Thursday, October 28, 2010

MI6 spy found dead in a bag: Toxicology tests on body spy prove negative

By Martin Evans and Duncan Gardham | October 28, 2010

Tests on the body of MI6 spy Gareth Williams have revealed no traces of drugs, alcohol, poisons or any other substances that may have led to his death, sources said today.

The 30-year-old GCHQ codebreaker's naked and decomposing body was found in a padlocked holdall in the bath of his Pimlico flat on August 23.

Toxicologists carried out a battery of tests looking for any trace of drugs, alcohol or poisons, but sources close to the inquiry have revealed all have proved negative.

No further tests are planned at this stage and therefore it remains likely that Mr Williams died as a result of a sadomasochistic sex game gone wrong.

Having ruled out almost every other possibility, officers believe he probably died after climbing into the bag which was then locked by another person.

It is unclear whether he did so on instructions from the other person or was locked in at his own request, but detectives believe that he was probably involved in some sadomasochistic game in which he got a kick from being helpless.

It is likely that once locked and left in the bag, he died from a combination of causes including suffocation and dehydration, which have been difficult to identify in a post-mortem.

The red North Face holdall was made from a laminate material and had reinforced seams, making it both hot and almost impossible to escape from. The top floor flat is likely to have heated up in the August weather, causing Mr Williams to pass out.

The bag was padlocked from the outside and officers believe the other person was supposed to return to the flat to release him but when they did so, they found him dead.

Scotland Yard is still seeking a Mediterranean couple aged between 20 and 30, who were let into the spy’s flat in Alderney Street, Pimlico, central London, late one evening in June or July.

“They haven’t come forward and we have to ask ourselves why that would be,” one source said.

Officers have been unwilling to ascribe motives to the killing before investigating all the options, which included the possibility that Mr Williams was murdered to prevent him continuing vital work into intercepting and decrypting messages sent by foreign powers.

Detectives from Scotland Yard’s Homicide Task Force investigating the case say they did not find any other signs of a sexual fetish at Mr Williams’s flat, although investigations continue into his internet and telephone use.

They have been keen not to jump to conclusions in the interests of pursuing all possible leads but they now believe he took off his own clothes and see a sex game as the most likely scenario.

So far investigators have failed to positively identify whether someone else was in the flat around the time of the death but further fingerprint and DNA analysis is being conducted.

One source close to the inquiry told the Daily Telegraph: “We began with a variety of less probable scenarios, eliminating each one until we ended up with the most likely. “Human beings are funny things and they have all kinds of predilections.
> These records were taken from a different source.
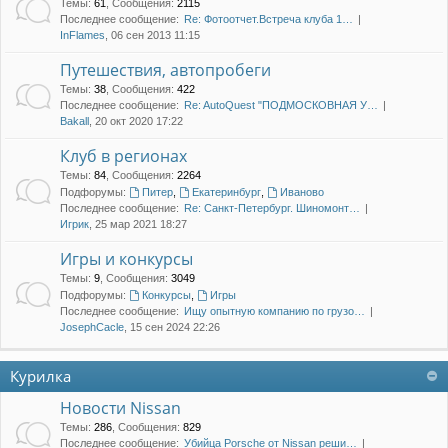
Темы
:
61
,
Сообщения
:
2115
Последнее сообщение:
Re: Фотоотчет.Встреча клуба 1…
InFlames
, 06 сен 2013 11:15
Путешествия, автопробеги
Темы
:
38
,
Сообщения
:
422
Последнее сообщение:
Re: AutoQuest "ПОДМОСКОВНАЯ У…
Bakall
, 20 окт 2020 17:22
Клуб в регионах
Темы
:
84
,
Сообщения
:
2264
Подфорумы:
Питер
,
Екатеринбург
,
Иваново
Последнее сообщение:
Re: Санкт-Петербург. Шиномонт…
Игрик
, 25 мар 2021 18:27
Игры и конкурсы
Темы
:
9
,
Сообщения
:
3049
Подфорумы:
Конкурсы
,
Игры
Последнее сообщение:
Ищу опытную компанию по грузо…
JosephCacle
, 15 сен 2024 22:26
Курилка
Новости Nissan
Темы
:
286
,
Сообщения
:
829
Последнее сообщение:
Убийца Porsche от Nissan реши…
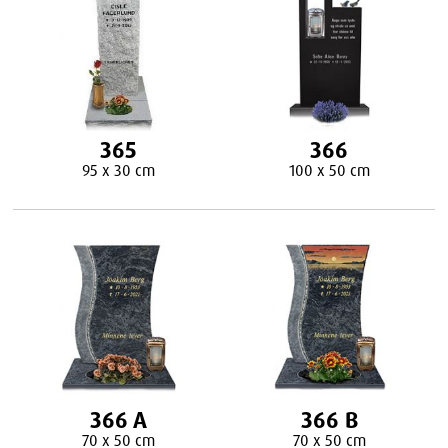
365
366
95 x 30 cm
100 x 50 cm
366 A
366 B
70 x 50 cm
70 x 50 cm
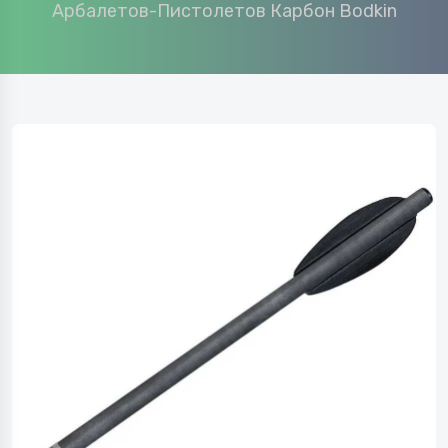
Арбалетов-Пистолетов Карбон Bodkin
These bags have warnings about keeping them away from children because they can cause suffocation.”

Mr Williams, 31, a keen cyclist and maths prodigy from Anglesey, North Wales, was found dead in the MI6 flat where he lived while he was on secondment from GCHQ.

He had returned from a holiday in the US on August 11 and was last seen alive on CCTV footage at Holland Park tube station on August 14 and shopping in Harrods in Knightsbridge the following day.

The post mortem results suggest he died soon afterwards but his body was not found until eight days later when colleagues raised the alarm.

CCTV cameras are not routinely fitted to the homes of the 2,200 spies employed by MI6, sources said.